◆ What the task asks:
Copy out the material below without changes, beginning at its first line and stopping after the line that contains "Вызов медицинской помощи".

Dataset entries:
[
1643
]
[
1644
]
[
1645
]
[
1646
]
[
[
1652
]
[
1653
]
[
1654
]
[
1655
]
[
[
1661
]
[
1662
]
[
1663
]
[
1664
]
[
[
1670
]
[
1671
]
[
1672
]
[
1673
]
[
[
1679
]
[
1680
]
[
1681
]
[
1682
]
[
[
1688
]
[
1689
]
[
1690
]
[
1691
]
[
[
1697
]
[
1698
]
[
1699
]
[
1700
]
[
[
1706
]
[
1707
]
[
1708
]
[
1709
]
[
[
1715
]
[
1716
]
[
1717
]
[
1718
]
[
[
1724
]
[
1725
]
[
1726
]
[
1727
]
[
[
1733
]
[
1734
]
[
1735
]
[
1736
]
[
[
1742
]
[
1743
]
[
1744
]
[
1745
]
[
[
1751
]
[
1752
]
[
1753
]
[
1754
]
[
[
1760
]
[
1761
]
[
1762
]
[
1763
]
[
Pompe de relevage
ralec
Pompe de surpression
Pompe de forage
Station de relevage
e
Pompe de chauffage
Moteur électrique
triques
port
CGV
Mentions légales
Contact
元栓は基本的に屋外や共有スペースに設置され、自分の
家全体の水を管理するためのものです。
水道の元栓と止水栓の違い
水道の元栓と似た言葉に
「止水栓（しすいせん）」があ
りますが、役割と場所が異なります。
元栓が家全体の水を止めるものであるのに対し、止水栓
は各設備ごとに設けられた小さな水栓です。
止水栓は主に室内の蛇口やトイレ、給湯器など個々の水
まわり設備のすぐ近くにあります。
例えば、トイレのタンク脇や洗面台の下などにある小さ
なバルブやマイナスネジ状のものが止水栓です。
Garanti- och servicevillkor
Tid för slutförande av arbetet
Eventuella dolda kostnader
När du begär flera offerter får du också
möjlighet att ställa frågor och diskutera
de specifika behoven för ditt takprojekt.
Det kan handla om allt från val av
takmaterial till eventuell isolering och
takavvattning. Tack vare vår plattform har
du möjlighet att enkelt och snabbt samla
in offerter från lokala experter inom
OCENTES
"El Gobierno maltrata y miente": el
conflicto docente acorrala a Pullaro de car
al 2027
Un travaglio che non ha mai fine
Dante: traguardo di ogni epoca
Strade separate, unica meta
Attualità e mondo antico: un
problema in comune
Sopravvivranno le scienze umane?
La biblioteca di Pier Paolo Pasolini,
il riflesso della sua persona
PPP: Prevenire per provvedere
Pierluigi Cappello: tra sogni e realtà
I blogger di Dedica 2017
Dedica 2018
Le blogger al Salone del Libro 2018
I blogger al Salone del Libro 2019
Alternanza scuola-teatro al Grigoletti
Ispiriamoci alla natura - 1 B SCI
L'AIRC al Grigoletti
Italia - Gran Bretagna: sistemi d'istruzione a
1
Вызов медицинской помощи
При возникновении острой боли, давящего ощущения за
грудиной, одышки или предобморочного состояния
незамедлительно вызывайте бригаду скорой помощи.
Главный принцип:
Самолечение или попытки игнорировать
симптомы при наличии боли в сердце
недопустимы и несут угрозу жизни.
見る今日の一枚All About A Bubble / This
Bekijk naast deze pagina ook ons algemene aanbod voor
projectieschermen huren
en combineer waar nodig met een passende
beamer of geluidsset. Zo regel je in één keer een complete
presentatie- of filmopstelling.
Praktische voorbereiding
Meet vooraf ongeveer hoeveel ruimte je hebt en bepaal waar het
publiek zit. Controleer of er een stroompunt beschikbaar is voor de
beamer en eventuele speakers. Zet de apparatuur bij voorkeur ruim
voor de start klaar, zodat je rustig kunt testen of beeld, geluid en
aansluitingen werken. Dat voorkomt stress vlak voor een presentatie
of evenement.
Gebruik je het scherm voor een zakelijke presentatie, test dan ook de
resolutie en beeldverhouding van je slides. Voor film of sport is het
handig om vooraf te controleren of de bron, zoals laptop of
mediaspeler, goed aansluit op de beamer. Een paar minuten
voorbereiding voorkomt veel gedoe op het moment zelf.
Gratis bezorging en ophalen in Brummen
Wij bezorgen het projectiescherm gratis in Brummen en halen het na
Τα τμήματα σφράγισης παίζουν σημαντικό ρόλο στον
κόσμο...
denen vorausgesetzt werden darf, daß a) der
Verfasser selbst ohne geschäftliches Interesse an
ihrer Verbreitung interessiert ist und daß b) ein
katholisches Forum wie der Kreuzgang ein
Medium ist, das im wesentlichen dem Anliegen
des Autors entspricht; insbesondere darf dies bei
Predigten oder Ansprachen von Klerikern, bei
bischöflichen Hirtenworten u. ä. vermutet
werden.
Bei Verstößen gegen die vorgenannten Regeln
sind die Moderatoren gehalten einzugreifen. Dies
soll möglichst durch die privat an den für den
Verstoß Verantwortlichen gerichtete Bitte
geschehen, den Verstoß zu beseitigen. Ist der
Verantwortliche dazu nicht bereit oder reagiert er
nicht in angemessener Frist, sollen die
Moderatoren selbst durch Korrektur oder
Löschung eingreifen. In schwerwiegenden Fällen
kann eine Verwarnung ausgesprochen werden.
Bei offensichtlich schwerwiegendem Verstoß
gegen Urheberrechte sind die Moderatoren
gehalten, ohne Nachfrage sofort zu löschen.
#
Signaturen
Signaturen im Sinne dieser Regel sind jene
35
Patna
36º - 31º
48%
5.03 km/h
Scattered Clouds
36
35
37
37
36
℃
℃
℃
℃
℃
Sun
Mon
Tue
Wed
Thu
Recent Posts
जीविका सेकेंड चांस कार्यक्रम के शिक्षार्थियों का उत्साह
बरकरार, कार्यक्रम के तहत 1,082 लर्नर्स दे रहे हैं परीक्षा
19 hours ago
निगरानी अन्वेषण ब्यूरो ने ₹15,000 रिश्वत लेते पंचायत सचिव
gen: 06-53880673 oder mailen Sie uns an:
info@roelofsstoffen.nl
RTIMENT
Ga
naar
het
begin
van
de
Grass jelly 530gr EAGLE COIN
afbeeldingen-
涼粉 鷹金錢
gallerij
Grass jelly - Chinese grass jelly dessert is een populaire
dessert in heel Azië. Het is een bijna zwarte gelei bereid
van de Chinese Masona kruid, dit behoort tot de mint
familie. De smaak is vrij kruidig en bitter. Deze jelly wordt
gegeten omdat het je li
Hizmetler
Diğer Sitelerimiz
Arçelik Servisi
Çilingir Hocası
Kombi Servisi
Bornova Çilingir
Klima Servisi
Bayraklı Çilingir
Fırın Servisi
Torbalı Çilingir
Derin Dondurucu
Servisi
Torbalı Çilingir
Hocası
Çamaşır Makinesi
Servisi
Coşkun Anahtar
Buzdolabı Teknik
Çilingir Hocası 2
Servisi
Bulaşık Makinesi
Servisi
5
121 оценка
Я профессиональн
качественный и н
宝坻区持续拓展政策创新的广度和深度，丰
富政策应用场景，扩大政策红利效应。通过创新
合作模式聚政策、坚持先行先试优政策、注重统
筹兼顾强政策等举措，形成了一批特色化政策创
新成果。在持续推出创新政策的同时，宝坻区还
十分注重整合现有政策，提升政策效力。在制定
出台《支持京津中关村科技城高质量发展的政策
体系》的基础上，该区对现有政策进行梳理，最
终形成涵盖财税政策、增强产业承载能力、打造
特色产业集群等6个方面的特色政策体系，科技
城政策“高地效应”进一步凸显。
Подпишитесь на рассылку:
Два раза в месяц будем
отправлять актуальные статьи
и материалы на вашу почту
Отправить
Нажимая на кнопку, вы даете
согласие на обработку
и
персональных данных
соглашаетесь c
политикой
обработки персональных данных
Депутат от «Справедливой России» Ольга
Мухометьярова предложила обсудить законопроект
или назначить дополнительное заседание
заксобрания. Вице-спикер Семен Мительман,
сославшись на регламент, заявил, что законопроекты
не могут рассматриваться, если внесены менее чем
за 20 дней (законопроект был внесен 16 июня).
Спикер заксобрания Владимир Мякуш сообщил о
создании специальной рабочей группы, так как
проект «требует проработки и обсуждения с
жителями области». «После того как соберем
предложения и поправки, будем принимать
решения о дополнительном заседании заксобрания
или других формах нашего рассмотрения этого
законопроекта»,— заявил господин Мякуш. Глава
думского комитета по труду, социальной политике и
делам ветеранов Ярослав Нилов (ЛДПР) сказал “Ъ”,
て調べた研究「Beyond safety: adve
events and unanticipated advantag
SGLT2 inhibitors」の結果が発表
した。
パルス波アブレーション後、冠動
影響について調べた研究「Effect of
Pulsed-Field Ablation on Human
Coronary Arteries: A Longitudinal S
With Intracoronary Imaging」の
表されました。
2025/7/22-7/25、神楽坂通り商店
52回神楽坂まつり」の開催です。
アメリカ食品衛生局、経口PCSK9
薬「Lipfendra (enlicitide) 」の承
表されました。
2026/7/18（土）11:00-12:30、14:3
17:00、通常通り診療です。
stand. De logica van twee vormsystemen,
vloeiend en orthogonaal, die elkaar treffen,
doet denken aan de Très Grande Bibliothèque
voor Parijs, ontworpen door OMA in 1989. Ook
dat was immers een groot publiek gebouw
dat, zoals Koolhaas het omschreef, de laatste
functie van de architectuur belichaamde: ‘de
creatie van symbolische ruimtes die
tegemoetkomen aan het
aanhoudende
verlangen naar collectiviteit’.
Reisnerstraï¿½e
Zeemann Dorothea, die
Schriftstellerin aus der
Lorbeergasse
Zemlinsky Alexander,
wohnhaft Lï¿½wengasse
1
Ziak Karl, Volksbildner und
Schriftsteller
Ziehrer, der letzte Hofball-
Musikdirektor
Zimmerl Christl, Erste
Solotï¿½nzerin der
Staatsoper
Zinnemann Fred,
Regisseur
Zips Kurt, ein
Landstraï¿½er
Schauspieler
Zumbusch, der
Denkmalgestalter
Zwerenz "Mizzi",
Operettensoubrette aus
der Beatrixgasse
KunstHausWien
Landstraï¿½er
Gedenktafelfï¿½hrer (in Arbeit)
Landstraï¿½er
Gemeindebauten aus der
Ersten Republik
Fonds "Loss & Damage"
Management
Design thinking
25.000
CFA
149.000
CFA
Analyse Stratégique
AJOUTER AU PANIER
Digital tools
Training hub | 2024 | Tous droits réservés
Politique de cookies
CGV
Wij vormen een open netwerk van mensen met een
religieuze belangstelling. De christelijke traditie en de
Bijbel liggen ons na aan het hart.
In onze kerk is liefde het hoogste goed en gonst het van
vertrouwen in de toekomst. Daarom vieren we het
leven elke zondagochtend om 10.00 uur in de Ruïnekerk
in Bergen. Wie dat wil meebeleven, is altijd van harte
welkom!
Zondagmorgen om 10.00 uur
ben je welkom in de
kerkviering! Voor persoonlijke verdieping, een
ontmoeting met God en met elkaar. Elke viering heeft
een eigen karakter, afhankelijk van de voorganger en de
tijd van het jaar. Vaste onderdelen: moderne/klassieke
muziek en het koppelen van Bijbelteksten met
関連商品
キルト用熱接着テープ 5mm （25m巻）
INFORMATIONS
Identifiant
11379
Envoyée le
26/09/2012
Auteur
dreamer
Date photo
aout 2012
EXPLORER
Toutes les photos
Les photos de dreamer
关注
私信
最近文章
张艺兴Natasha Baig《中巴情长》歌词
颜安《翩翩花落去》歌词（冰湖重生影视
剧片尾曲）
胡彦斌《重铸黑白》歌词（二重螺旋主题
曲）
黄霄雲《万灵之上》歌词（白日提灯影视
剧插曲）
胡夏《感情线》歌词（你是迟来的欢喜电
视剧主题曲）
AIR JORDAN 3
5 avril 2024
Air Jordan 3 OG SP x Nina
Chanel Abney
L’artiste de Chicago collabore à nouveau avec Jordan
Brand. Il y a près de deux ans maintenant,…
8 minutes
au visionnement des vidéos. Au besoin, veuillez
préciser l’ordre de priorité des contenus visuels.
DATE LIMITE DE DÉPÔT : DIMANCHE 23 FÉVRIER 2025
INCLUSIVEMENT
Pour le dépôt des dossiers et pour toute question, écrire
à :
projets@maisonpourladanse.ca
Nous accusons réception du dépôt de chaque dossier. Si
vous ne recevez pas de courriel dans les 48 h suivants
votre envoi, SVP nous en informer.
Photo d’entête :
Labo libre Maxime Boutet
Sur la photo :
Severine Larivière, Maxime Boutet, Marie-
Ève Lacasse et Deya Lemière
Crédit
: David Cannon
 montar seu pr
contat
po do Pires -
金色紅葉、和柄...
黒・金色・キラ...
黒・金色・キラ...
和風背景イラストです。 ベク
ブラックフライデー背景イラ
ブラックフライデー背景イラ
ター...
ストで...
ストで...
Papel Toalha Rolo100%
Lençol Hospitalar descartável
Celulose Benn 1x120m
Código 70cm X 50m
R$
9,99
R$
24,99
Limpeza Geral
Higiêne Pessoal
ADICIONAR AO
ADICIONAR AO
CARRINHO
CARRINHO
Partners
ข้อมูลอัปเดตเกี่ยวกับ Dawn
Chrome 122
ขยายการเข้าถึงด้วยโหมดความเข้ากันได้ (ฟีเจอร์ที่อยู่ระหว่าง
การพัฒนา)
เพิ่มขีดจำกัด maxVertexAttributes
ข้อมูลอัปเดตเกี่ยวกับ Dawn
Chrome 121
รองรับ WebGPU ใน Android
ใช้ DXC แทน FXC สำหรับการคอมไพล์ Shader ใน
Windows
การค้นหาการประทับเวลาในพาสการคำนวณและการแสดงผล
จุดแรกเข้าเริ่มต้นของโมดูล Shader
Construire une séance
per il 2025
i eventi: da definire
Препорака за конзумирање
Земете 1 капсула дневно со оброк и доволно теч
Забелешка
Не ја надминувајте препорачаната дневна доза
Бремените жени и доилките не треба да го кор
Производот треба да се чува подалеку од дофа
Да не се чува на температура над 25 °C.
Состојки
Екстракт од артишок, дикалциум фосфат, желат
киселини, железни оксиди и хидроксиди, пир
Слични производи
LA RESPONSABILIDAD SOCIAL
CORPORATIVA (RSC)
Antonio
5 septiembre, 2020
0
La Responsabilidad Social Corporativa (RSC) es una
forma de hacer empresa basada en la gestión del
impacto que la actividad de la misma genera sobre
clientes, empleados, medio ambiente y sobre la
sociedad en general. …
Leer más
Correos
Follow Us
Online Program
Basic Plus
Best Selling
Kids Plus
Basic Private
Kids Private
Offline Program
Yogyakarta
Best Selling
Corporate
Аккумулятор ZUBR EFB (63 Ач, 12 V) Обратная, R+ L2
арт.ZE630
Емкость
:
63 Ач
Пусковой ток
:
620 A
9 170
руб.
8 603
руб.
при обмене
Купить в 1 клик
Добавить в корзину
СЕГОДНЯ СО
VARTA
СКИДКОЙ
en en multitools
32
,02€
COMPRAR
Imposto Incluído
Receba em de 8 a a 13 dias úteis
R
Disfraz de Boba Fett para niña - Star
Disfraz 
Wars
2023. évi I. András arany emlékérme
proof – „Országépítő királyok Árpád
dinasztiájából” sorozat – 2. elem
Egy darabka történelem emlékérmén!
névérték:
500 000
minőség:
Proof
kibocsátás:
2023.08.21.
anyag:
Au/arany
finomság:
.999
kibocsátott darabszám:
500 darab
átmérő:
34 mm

◆ Solution to the problem:
[
1643
]
[
1644
]
[
1645
]
[
1646
]
[
[
1652
]
[
1653
]
[
1654
]
[
1655
]
[
[
1661
]
[
1662
]
[
1663
]
[
1664
]
[
[
1670
]
[
1671
]
[
1672
]
[
1673
]
[
[
1679
]
[
1680
]
[
1681
]
[
1682
]
[
[
1688
]
[
1689
]
[
1690
]
[
1691
]
[
[
1697
]
[
1698
]
[
1699
]
[
1700
]
[
[
1706
]
[
1707
]
[
1708
]
[
1709
]
[
[
1715
]
[
1716
]
[
1717
]
[
1718
]
[
[
1724
]
[
1725
]
[
1726
]
[
1727
]
[
[
1733
]
[
1734
]
[
1735
]
[
1736
]
[
[
1742
]
[
1743
]
[
1744
]
[
1745
]
[
[
1751
]
[
1752
]
[
1753
]
[
1754
]
[
[
1760
]
[
1761
]
[
1762
]
[
1763
]
[
Pompe de relevage
ralec
Pompe de surpression
Pompe de forage
Station de relevage
e
Pompe de chauffage
Moteur électrique
triques
port
CGV
Mentions légales
Contact
元栓は基本的に屋外や共有スペースに設置され、自分の
家全体の水を管理するためのものです。
水道の元栓と止水栓の違い
水道の元栓と似た言葉に
「止水栓（しすいせん）」があ
りますが、役割と場所が異なります。
元栓が家全体の水を止めるものであるのに対し、止水栓
は各設備ごとに設けられた小さな水栓です。
止水栓は主に室内の蛇口やトイレ、給湯器など個々の水
まわり設備のすぐ近くにあります。
例えば、トイレのタンク脇や洗面台の下などにある小さ
なバルブやマイナスネジ状のものが止水栓です。
Garanti- och servicevillkor
Tid för slutförande av arbetet
Eventuella dolda kostnader
När du begär flera offerter får du också
möjlighet att ställa frågor och diskutera
de specifika behoven för ditt takprojekt.
Det kan handla om allt från val av
takmaterial till eventuell isolering och
takavvattning. Tack vare vår plattform har
du möjlighet att enkelt och snabbt samla
in offerter från lokala experter inom
OCENTES
"El Gobierno maltrata y miente": el
conflicto docente acorrala a Pullaro de car
al 2027
Un travaglio che non ha mai fine
Dante: traguardo di ogni epoca
Strade separate, unica meta
Attualità e mondo antico: un
problema in comune
Sopravvivranno le scienze umane?
La biblioteca di Pier Paolo Pasolini,
il riflesso della sua persona
PPP: Prevenire per provvedere
Pierluigi Cappello: tra sogni e realtà
I blogger di Dedica 2017
Dedica 2018
Le blogger al Salone del Libro 2018
I blogger al Salone del Libro 2019
Alternanza scuola-teatro al Grigoletti
Ispiriamoci alla natura - 1 B SCI
L'AIRC al Grigoletti
Italia - Gran Bretagna: sistemi d'istruzione a
1
Вызов медицинской помощи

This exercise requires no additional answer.